__What to do__: Within the records below, repeat each line exactly but keep every picture out of the copy.

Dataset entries
-*-*-
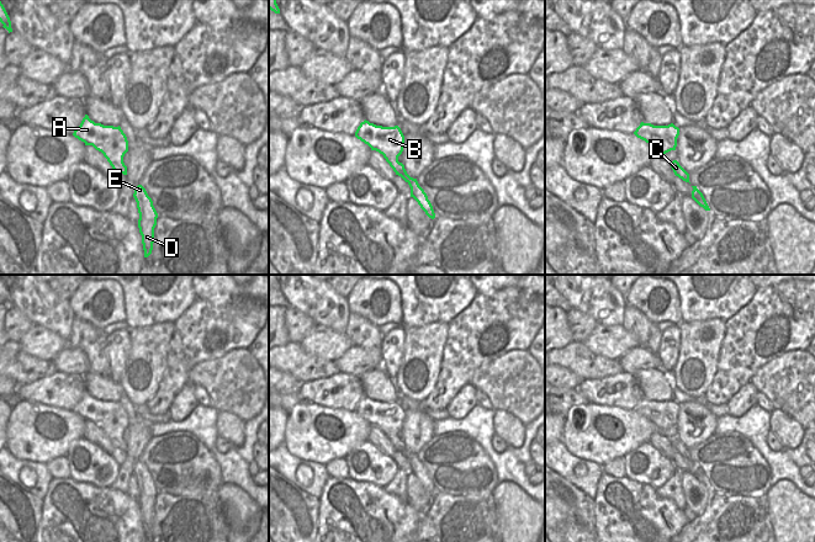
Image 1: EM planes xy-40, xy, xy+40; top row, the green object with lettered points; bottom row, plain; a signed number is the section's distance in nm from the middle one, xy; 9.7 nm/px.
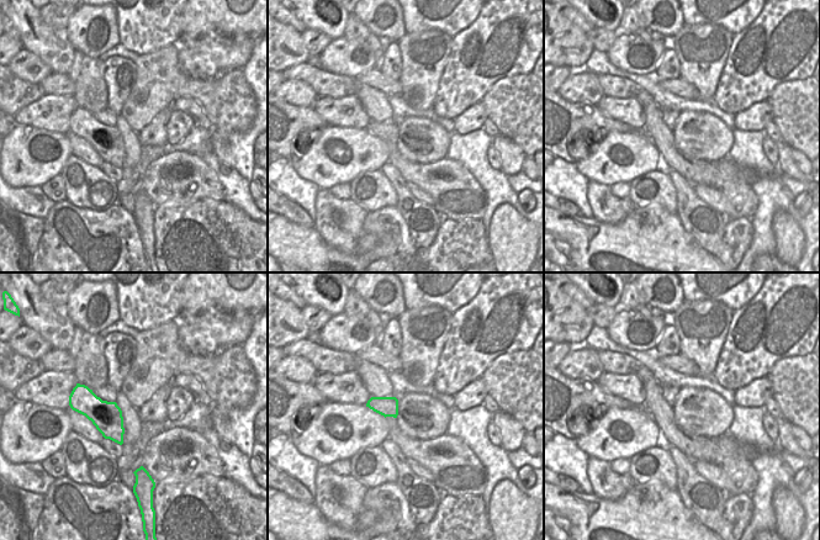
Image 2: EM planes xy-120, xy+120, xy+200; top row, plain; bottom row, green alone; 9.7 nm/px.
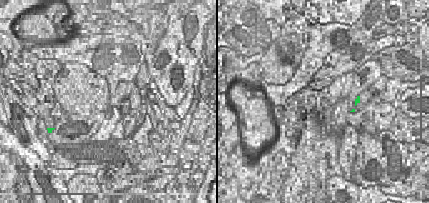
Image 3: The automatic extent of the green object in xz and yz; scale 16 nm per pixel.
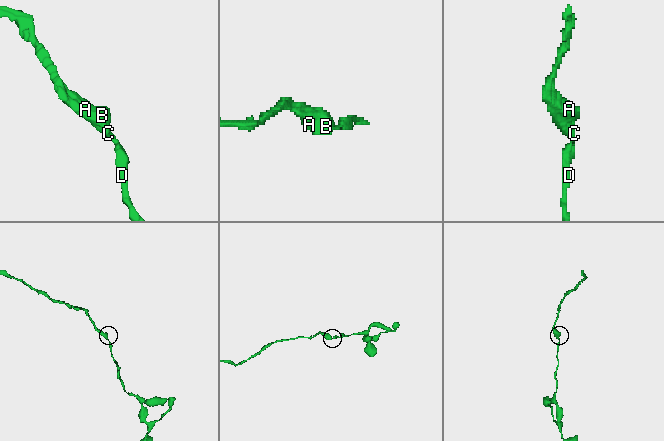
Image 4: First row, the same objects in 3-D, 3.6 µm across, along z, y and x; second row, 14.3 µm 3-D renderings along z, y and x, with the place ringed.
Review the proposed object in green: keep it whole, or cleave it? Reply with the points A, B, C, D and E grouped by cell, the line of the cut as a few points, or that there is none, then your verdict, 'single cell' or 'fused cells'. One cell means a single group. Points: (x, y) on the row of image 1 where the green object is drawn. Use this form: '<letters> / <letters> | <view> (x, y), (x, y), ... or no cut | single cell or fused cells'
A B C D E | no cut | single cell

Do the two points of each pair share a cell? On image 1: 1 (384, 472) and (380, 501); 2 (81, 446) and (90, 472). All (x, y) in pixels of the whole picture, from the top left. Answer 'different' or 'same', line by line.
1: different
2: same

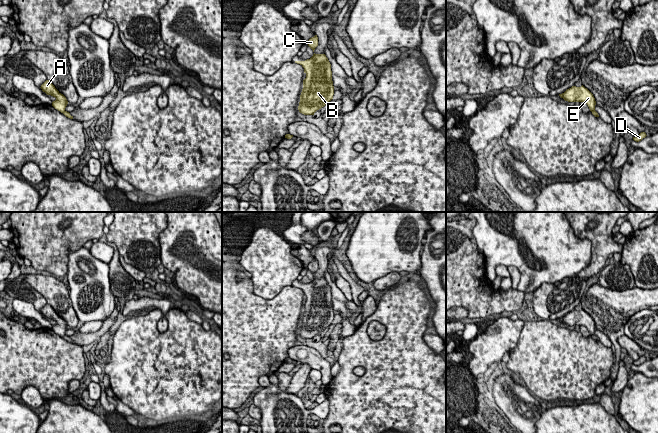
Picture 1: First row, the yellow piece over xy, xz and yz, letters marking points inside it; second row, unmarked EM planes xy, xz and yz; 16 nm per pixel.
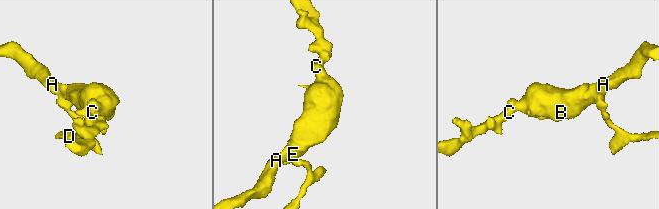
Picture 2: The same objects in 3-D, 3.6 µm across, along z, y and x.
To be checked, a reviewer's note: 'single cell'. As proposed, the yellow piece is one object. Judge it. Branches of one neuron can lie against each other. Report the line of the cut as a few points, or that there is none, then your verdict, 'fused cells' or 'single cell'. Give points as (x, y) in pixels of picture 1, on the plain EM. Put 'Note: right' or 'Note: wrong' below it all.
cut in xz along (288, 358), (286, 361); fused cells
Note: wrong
-*-*-
__Result for this exercise__:
Image 1: EM planes xy-40, xy, xy+40; top row, the green object with lettered points; bottom row, plain; a signed number is the section's distance in nm from the middle one, xy; 9.7 nm/px.
Image 2: EM planes xy-120, xy+120, xy+200; top row, plain; bottom row, green alone; 9.7 nm/px.
Image 3: The automatic extent of the green object in xz and yz; scale 16 nm per pixel.
Image 4: First row, the same objects in 3-D, 3.6 µm across, along z, y and x; second row, 14.3 µm 3-D renderings along z, y and x, with the place ringed.
Review the proposed object in green: keep it whole, or cleave it? Reply with the points A, B, C, D and E grouped by cell, the line of the cut as a few points, or that there is none, then your verdict, 'single cell' or 'fused cells'. One cell means a single group. Points: (x, y) on the row of image 1 where the green object is drawn. Use this form: '<letters> / <letters> | <view> (x, y), (x, y), ... or no cut | single cell or fused cells'
A B C D E | no cut | single cell

Do the two points of each pair share a cell? On image 1: 1 (384, 472) and (380, 501); 2 (81, 446) and (90, 472). All (x, y) in pixels of the whole picture, from the top left. Answer 'different' or 'same', line by line.
1: different
2: same

Picture 1: First row, the yellow piece over xy, xz and yz, letters marking points inside it; second row, unmarked EM planes xy, xz and yz; 16 nm per pixel.
Picture 2: The same objects in 3-D, 3.6 µm across, along z, y and x.
To be checked, a reviewer's note: 'single cell'. As proposed, the yellow piece is one object. Judge it. Branches of one neuron can lie against each other. Report the line of the cut as a few points, or that there is none, then your verdict, 'fused cells' or 'single cell'. Give points as (x, y) in pixels of picture 1, on the plain EM. Put 'Note: right' or 'Note: wrong' below it all.
cut in xz along (288, 358), (286, 361); fused cells
Note: wrong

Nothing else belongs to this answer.